- What the exercise asks:
In the networking stack tuning notes, what is the default value of hw.igb.max_interrupt_rate?

- Excerpt:
-------------------------

What need to be done to tune networking stack (WIP)
hw.igb.max_interrupt_rate - loader tunable limiting maximum number of interrupts per second generated by single igb(4)-driven NIC. Default value is 8000 and is too low; you may want to increase it upto 32000 or more.
- net.inet.tcp.tcbhashsize - loader tunable and read-only sysctl, size of hash used to find socket for incoming packet. 512 by default; busy content provider may benefit from increase upto 32K.
- kern.ipc.maxsockets - loader tunable and read/write sysctl, global limit for number of sockets in the system; each open socket takes roughly 1800 bytes of kernel memory (look at kern.ipc.numopensockets value to see current number of sockets), this includes number of closed but not yet destroyed sockets in TIME WAIT state (use net.inet.tcp.maxtcptw to limit their number).
- kern.maxfiles - read/write sysctl, global limit for number of open files in the system; each accepted socket produces open file that takes 128 bytes of kernel memory in addition to socket kernel data (look at kern.openfiles value to see current number of open files and do not forget of per-process limit kern.maxfilesperproc)

-------------------------

- Data excerpt:
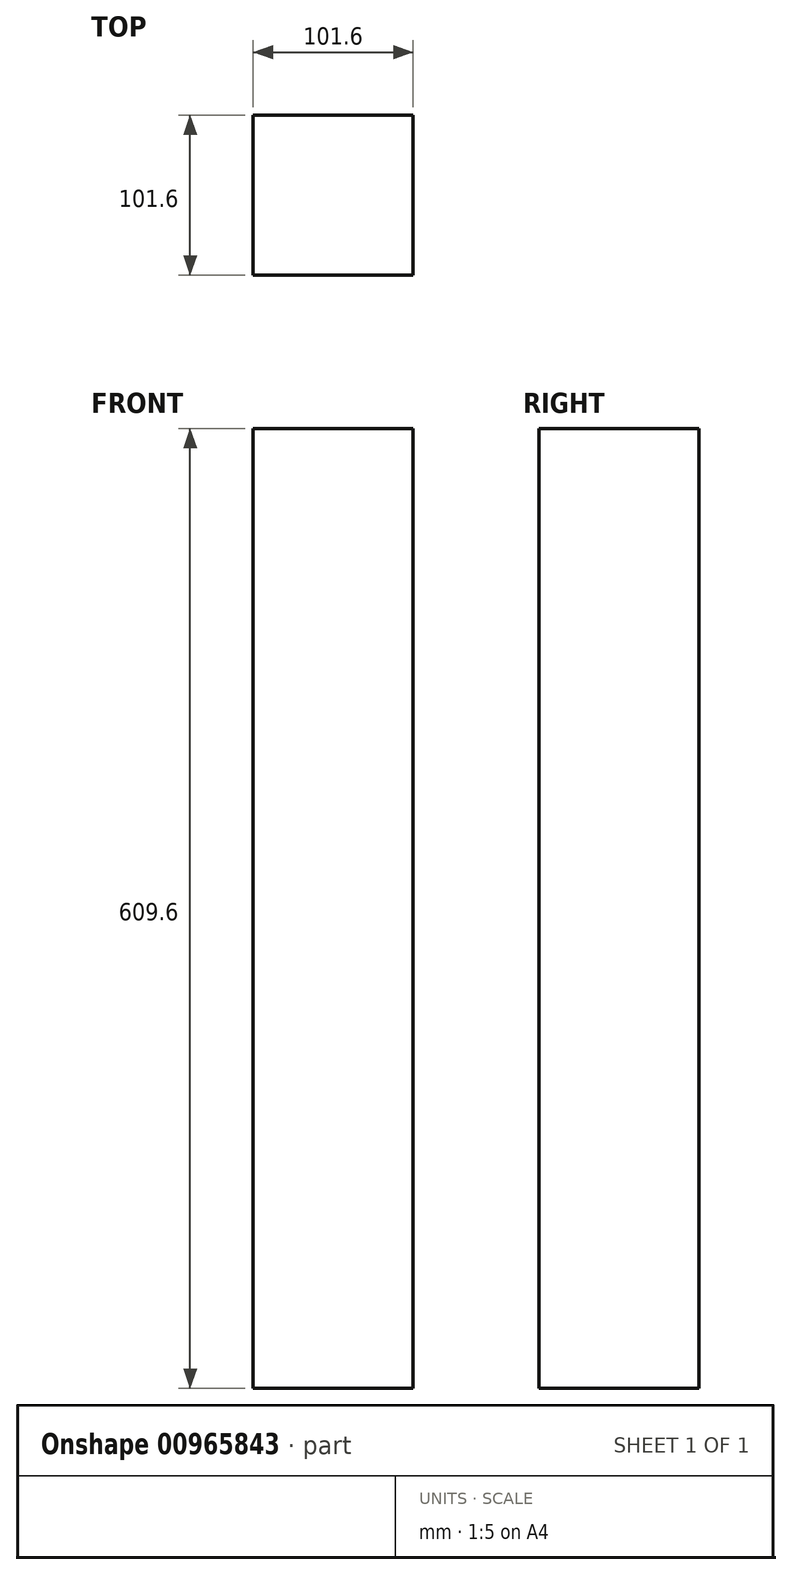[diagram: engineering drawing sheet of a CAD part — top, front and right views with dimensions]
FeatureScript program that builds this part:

-------------------------

- Result below:
8000